▶

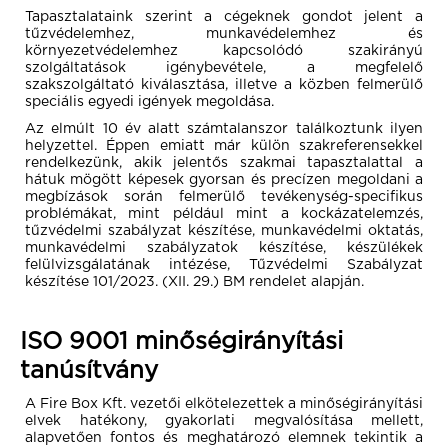
Tapasztalataink szerint a cégeknek gondot jelent a
tűzvédelemhez, munkavédelemhez és
környezetvédelemhez kapcsolódó szakirányú
szolgáltatások igénybevétele, a megfelelő
szakszolgáltató kiválasztása, illetve a közben felmerülő
speciális egyedi igények megoldása.
Az elmúlt 10 év alatt számtalanszor találkoztunk ilyen
helyzettel. Éppen emiatt már külön szakreferensekkel
rendelkezünk, akik jelentős szakmai tapasztalattal a
hátuk mögött képesek gyorsan és precízen megoldani a
megbízások során felmerülő tevékenység-specifikus
problémákat, mint például mint a kockázatelemzés,
tűzvédelmi szabályzat készítése, munkavédelmi oktatás,
munkavédelmi szabályzatok készítése, készülékek
felülvizsgálatának intézése, Tűzvédelmi Szabályzat
készítése 101/2023. (XII. 29.) BM rendelet alapján.
ISO 9001 minőségirányítási
tanúsítvány
A Fire Box Kft. vezetői elkötelezettek a minőségirányítási
elvek hatékony, gyakorlati megvalósítása mellett,
alapvetően fontos és meghatározó elemnek tekintik a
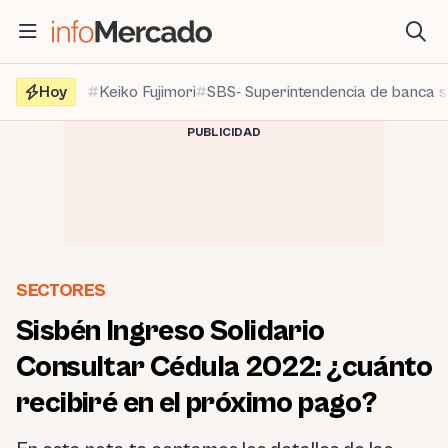
Saltar
al
contenido
Hoy
Keiko Fujimori
SBS- Superintendencia de banca 
PUBLICIDAD
SECTORES
Sisbén Ingreso Solidario
Consultar Cédula 2022: ¿cuánto
recibiré en el próximo pago?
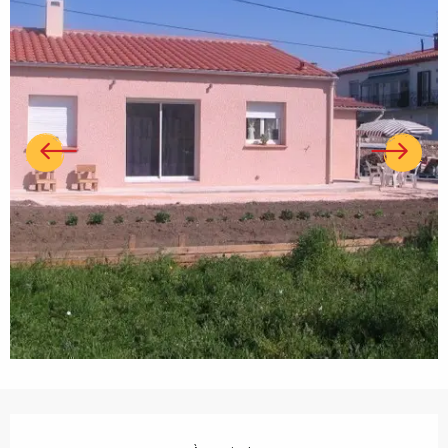
Ouverture et coordonnées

◀

PROBLEM →
Copy every line of text from the start of the records through the line containing "készítése 101/2023. (XII.", including that line. Leave the pictures out of your answer.

YOUR RESPONSE →
Tapasztalataink szerint a cégeknek gondot jelent a
tűzvédelemhez, munkavédelemhez és
környezetvédelemhez kapcsolódó szakirányú
szolgáltatások igénybevétele, a megfelelő
szakszolgáltató kiválasztása, illetve a közben felmerülő
speciális egyedi igények megoldása.
Az elmúlt 10 év alatt számtalanszor találkoztunk ilyen
helyzettel. Éppen emiatt már külön szakreferensekkel
rendelkezünk, akik jelentős szakmai tapasztalattal a
hátuk mögött képesek gyorsan és precízen megoldani a
megbízások során felmerülő tevékenység-specifikus
problémákat, mint például mint a kockázatelemzés,
tűzvédelmi szabályzat készítése, munkavédelmi oktatás,
munkavédelmi szabályzatok készítése, készülékek
felülvizsgálatának intézése, Tűzvédelmi Szabályzat
készítése 101/2023. (XII. 29.) BM rendelet alapján.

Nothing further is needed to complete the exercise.